Hadiya Roderique

Hadiya Roderique
Assistant Professor (On Leave February 7 - April 30, 2024)
Building HW 430
Program
Journalism; Media, Journalism and Digital Culture

Biography

Hadiya Roderique (she/her/hers) is an Assistant Professor of Journalism in the Department of Arts, Culture, and Media at the University of Toronto. Prior to joining the department, Hadiya worked as a consultant, speaker, broadcast commentator, journalist, and lawyer. 

An award winning journalist, most recently winning the National Magazine Award for Best short feature in 2021, she has bylines in The Walrus, The National Post, Macleans, The Toronto Star, Chatelaine, Elle, The Local, and The Globe ad Mail. She is also a former podcast host of Canadaland's Commons. As a writer, she is most well known for her viral piece “Black on Bay Street” for the Globe and Mail, which outlined her experiences as a young Black woman working in a Bay Street firm. As a journalist, she focuses largely on inequity in our society, with a particular interest in race, parental bias, gender, and justice. In her work, she has examined topics such as systemic racism, Black parenthood, the criminal justice system, sexual racism, Black joy, and employment barriers faced by BIPOC communities. 

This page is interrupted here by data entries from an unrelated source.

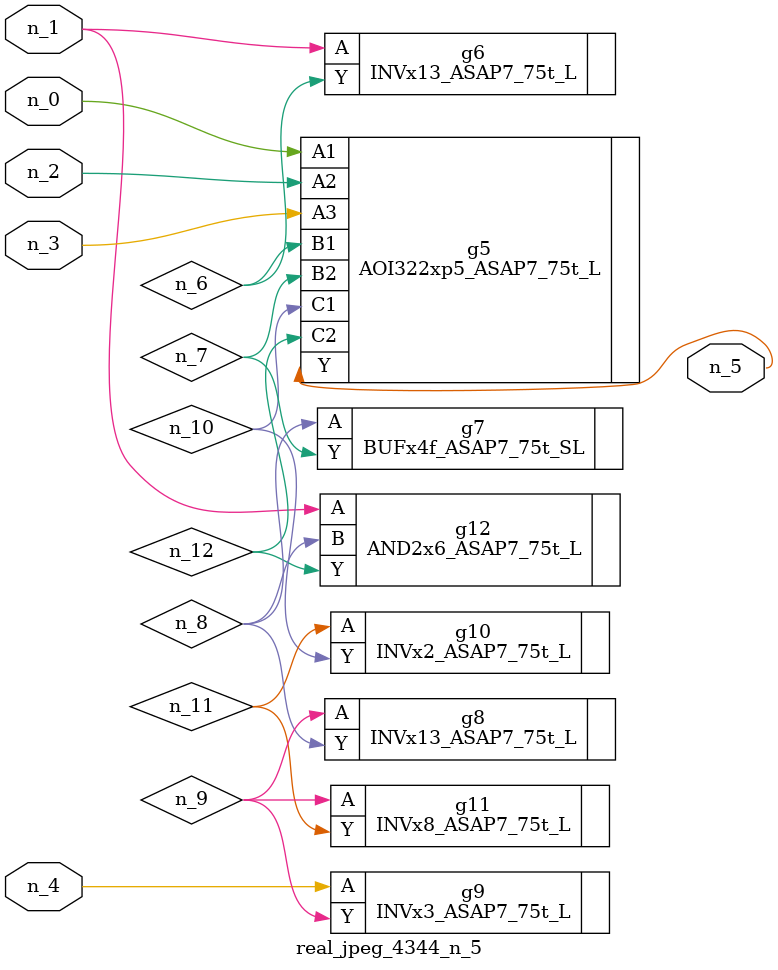
<source format=v>
module real_jpeg_4344_n_5 (n_4, n_0, n_1, n_2, n_3, n_5);

input n_4;
input n_0;
input n_1;
input n_2;
input n_3;

output n_5;

wire n_12;
wire n_8;
wire n_11;
wire n_6;
wire n_7;
wire n_10;
wire n_9;

AOI322xp5_ASAP7_75t_L g5 ( 
.A1(n_0),
.A2(n_2),
.A3(n_3),
.B1(n_6),
.B2(n_7),
.C1(n_10),
.C2(n_12),
.Y(n_5)
);

INVx13_ASAP7_75t_L g6 ( 
.A(n_1),
.Y(n_6)
);

AND2x6_ASAP7_75t_L g12 ( 
.A(n_1),
.B(n_8),
.Y(n_12)
);

INVx3_ASAP7_75t_L g9 ( 
.A(n_4),
.Y(n_9)
);

BUFx4f_ASAP7_75t_SL g7 ( 
.A(n_8),
.Y(n_7)
);

INVx13_ASAP7_75t_L g8 ( 
.A(n_9),
.Y(n_8)
);

INVx8_ASAP7_75t_L g11 ( 
.A(n_9),
.Y(n_11)
);

INVx2_ASAP7_75t_L g10 ( 
.A(n_11),
.Y(n_10)
);


endmodule
</source>
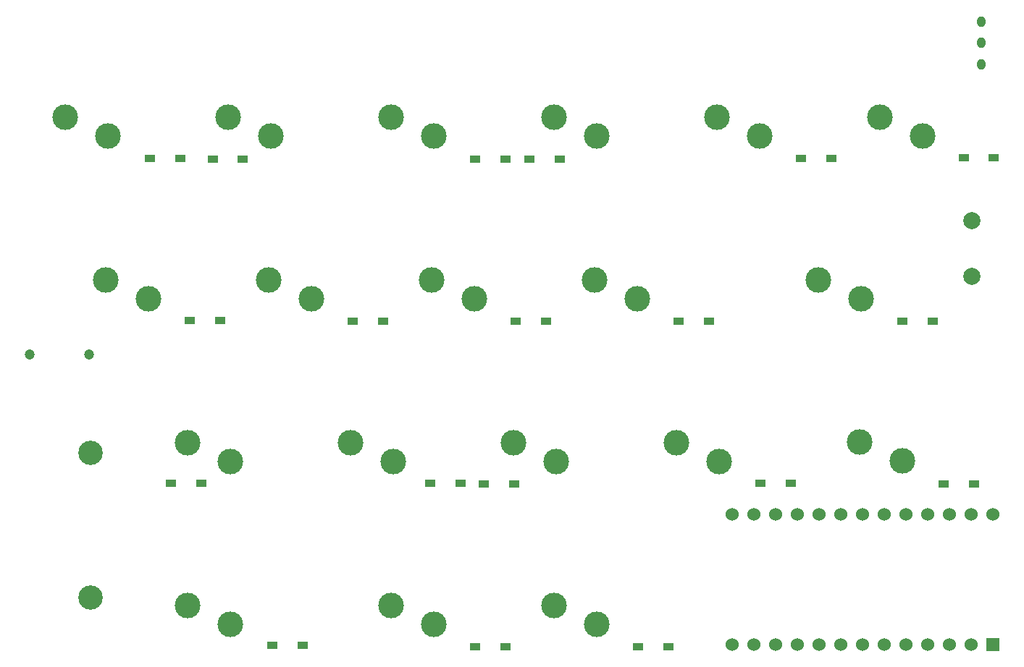
<source format=gbr>
%TF.GenerationSoftware,KiCad,Pcbnew,7.0.8*%
%TF.CreationDate,2024-11-17T17:07:29+09:00*%
%TF.ProjectId,cool937r,636f6f6c-3933-4377-922e-6b696361645f,rev?*%
%TF.SameCoordinates,Original*%
%TF.FileFunction,Soldermask,Top*%
%TF.FilePolarity,Negative*%
%FSLAX46Y46*%
G04 Gerber Fmt 4.6, Leading zero omitted, Abs format (unit mm)*
G04 Created by KiCad (PCBNEW 7.0.8) date 2024-11-17 17:07:29*
%MOMM*%
%LPD*%
G01*
G04 APERTURE LIST*
%ADD10C,3.000000*%
%ADD11C,1.200000*%
%ADD12R,1.300000X0.950000*%
%ADD13O,1.000000X1.300000*%
%ADD14C,2.000000*%
%ADD15C,2.850000*%
%ADD16C,1.524000*%
%ADD17R,1.524000X1.524000*%
G04 APERTURE END LIST*
D10*
%TO.C,SW38*%
X158000000Y-150290000D03*
X163000000Y-152490000D03*
%TD*%
D11*
%TO.C,J1*%
X96710000Y-120980000D03*
X103710000Y-120980000D03*
%TD*%
D12*
%TO.C,D10*%
X205910000Y-97950000D03*
X209460000Y-97950000D03*
%TD*%
D10*
%TO.C,SW10*%
X196105000Y-93140000D03*
X201105000Y-95340000D03*
%TD*%
D12*
%TO.C,D19*%
X172575000Y-117030000D03*
X176125000Y-117030000D03*
%TD*%
%TO.C,D17*%
X134495000Y-117040000D03*
X138045000Y-117040000D03*
%TD*%
D10*
%TO.C,SW6*%
X119905000Y-93140000D03*
X124905000Y-95340000D03*
%TD*%
D12*
%TO.C,D20*%
X198775000Y-117050000D03*
X202325000Y-117050000D03*
%TD*%
D10*
%TO.C,SW9*%
X177055000Y-93140000D03*
X182055000Y-95340000D03*
%TD*%
D12*
%TO.C,D6*%
X118115000Y-98110000D03*
X121665000Y-98110000D03*
%TD*%
D13*
%TO.C,SW42*%
X208000000Y-81960000D03*
X208000000Y-84460000D03*
X208000000Y-86960000D03*
%TD*%
D10*
%TO.C,SW37*%
X138950000Y-150290000D03*
X143950000Y-152490000D03*
%TD*%
%TO.C,SW7*%
X138955000Y-93140000D03*
X143955000Y-95340000D03*
%TD*%
%TO.C,SW36*%
X115150000Y-150290000D03*
X120150000Y-152490000D03*
%TD*%
D12*
%TO.C,D26*%
X113215000Y-136050000D03*
X116765000Y-136050000D03*
%TD*%
D14*
%TO.C,SW41*%
X206910000Y-105270000D03*
X206910000Y-111770000D03*
%TD*%
D12*
%TO.C,D18*%
X153545000Y-117030000D03*
X157095000Y-117030000D03*
%TD*%
D10*
%TO.C,SW20*%
X188970000Y-112200000D03*
X193970000Y-114400000D03*
%TD*%
%TO.C,SW26*%
X115150000Y-131250000D03*
X120150000Y-133450000D03*
%TD*%
D12*
%TO.C,D35*%
X110815000Y-98020000D03*
X114365000Y-98020000D03*
%TD*%
D10*
%TO.C,SW19*%
X162770000Y-112190000D03*
X167770000Y-114390000D03*
%TD*%
D12*
%TO.C,D29*%
X182165000Y-136060000D03*
X185715000Y-136060000D03*
%TD*%
%TO.C,D38*%
X167885000Y-155190000D03*
X171435000Y-155190000D03*
%TD*%
%TO.C,D9*%
X186940000Y-98020000D03*
X190490000Y-98020000D03*
%TD*%
%TO.C,D8*%
X155145000Y-98060000D03*
X158695000Y-98060000D03*
%TD*%
%TO.C,D27*%
X143540000Y-136010000D03*
X147090000Y-136010000D03*
%TD*%
D10*
%TO.C,SW27*%
X134200000Y-131250000D03*
X139200000Y-133450000D03*
%TD*%
D12*
%TO.C,D36*%
X125115000Y-155000000D03*
X128665000Y-155000000D03*
%TD*%
D10*
%TO.C,SW16*%
X105620000Y-112190000D03*
X110620000Y-114390000D03*
%TD*%
D12*
%TO.C,D16*%
X115425000Y-117010000D03*
X118975000Y-117010000D03*
%TD*%
%TO.C,D37*%
X148825000Y-155190000D03*
X152375000Y-155190000D03*
%TD*%
%TO.C,D30*%
X203585000Y-136130000D03*
X207135000Y-136130000D03*
%TD*%
D10*
%TO.C,SW29*%
X172300000Y-131250000D03*
X177300000Y-133450000D03*
%TD*%
%TO.C,SW8*%
X158005000Y-93140000D03*
X163005000Y-95340000D03*
%TD*%
%TO.C,SW30*%
X193720000Y-131230000D03*
X198720000Y-133430000D03*
%TD*%
%TO.C,SW35*%
X100860000Y-93160000D03*
X105860000Y-95360000D03*
%TD*%
%TO.C,SW18*%
X143720000Y-112190000D03*
X148720000Y-114390000D03*
%TD*%
D12*
%TO.C,D28*%
X149805000Y-136120000D03*
X153355000Y-136120000D03*
%TD*%
D10*
%TO.C,SW28*%
X153250000Y-131250000D03*
X158250000Y-133450000D03*
%TD*%
D12*
%TO.C,D7*%
X148840000Y-98080000D03*
X152390000Y-98080000D03*
%TD*%
D10*
%TO.C,SW17*%
X124670000Y-112190000D03*
X129670000Y-114390000D03*
%TD*%
D15*
%TO.C,BT1*%
X103830000Y-132460000D03*
X103830000Y-149360000D03*
%TD*%
D16*
%TO.C,U2*%
X206790000Y-139640000D03*
X204250000Y-139640000D03*
X201710000Y-139640000D03*
X199170000Y-139640000D03*
X196630000Y-139640000D03*
X194090000Y-139640000D03*
X191550000Y-139640000D03*
X189010000Y-139640000D03*
X186470000Y-139640000D03*
X183930000Y-139640000D03*
X181390000Y-139640000D03*
X178850000Y-139640000D03*
X178850000Y-154860000D03*
X181390000Y-154860000D03*
X183930000Y-154860000D03*
X186470000Y-154860000D03*
X189010000Y-154860000D03*
X191550000Y-154860000D03*
X194090000Y-154860000D03*
X196630000Y-154860000D03*
X199170000Y-154860000D03*
X201710000Y-154860000D03*
X204250000Y-154860000D03*
X206790000Y-154860000D03*
D17*
X209330000Y-154860000D03*
D16*
X209330000Y-139640000D03*
%TD*%
M02*

</source>
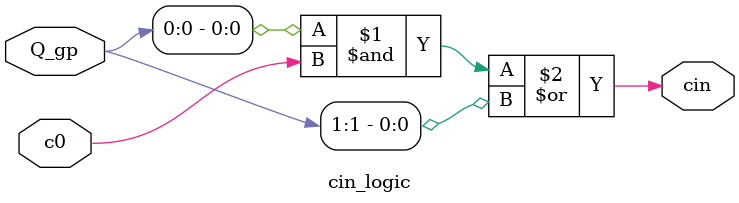
<source format=v>
module cin_logic(Q_gp,c0,cin);
    input   [1:0]   Q_gp;
    input           c0;
    output          cin;

    assign cin = (Q_gp[0] & c0) | Q_gp[1];

endmodule
</source>
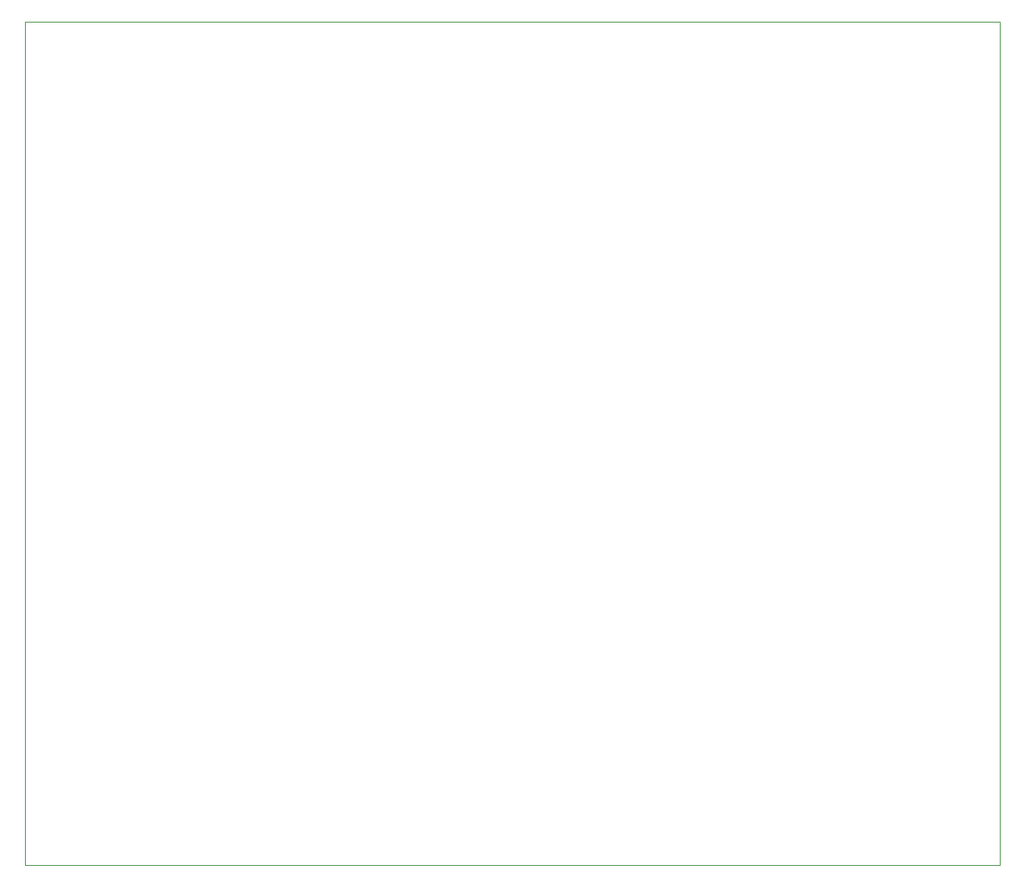
<source format=gm1>
G04 #@! TF.GenerationSoftware,KiCad,Pcbnew,(5.1.5)-3*
G04 #@! TF.CreationDate,2022-03-10T20:17:20-05:00*
G04 #@! TF.ProjectId,supervisor,73757065-7276-4697-936f-722e6b696361,rev?*
G04 #@! TF.SameCoordinates,Original*
G04 #@! TF.FileFunction,Profile,NP*
%FSLAX46Y46*%
G04 Gerber Fmt 4.6, Leading zero omitted, Abs format (unit mm)*
G04 Created by KiCad (PCBNEW (5.1.5)-3) date 2022-03-10 20:17:20*
%MOMM*%
%LPD*%
G04 APERTURE LIST*
%ADD10C,0.050000*%
G04 APERTURE END LIST*
D10*
X106934000Y-141986000D02*
X101092000Y-141986000D01*
X106934000Y-53340000D02*
X101092000Y-53340000D01*
X106934000Y-141986000D02*
X203454000Y-141986000D01*
X203454000Y-141986000D02*
X203454000Y-53340000D01*
X106934000Y-53340000D02*
X203454000Y-53340000D01*
X101092000Y-53340000D02*
X101092000Y-141986000D01*
M02*

</source>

Hadiya’s research focuses on race, gender, and inequity. Her current research projects focus on barriers to hiring and advancement for BIPOC journalists, discourses of racism in media, differences in how racialized and white reporters use language in their reporting on race and gender, and the maternal bias in media. Hadiya has holds a J.D. and M.A. in Criminology from the University of Toronto, and a Ph.D. in Organizational Behaviour from the University of Toronto’s Rotman School of Management, where her research focused on gender and parental bias in the professional workplace. 

Hadiya is a caring instructor and recipient of teaching awards during her tenure as a course instructor in Rotman’s undergraduate Commerce program. In 2018, Hadiya was named one of Canada’s Top 25 Most Influential Lawyers by Canadian Lawyers’ Magazine, and in 2019, received the Clarkson Laureateship for Public Service from Massey College. 

In her spare time, Hadiya is working on her first work of fiction, learning to sew, playing tennis, and learning all of Radiohead’s bass lines.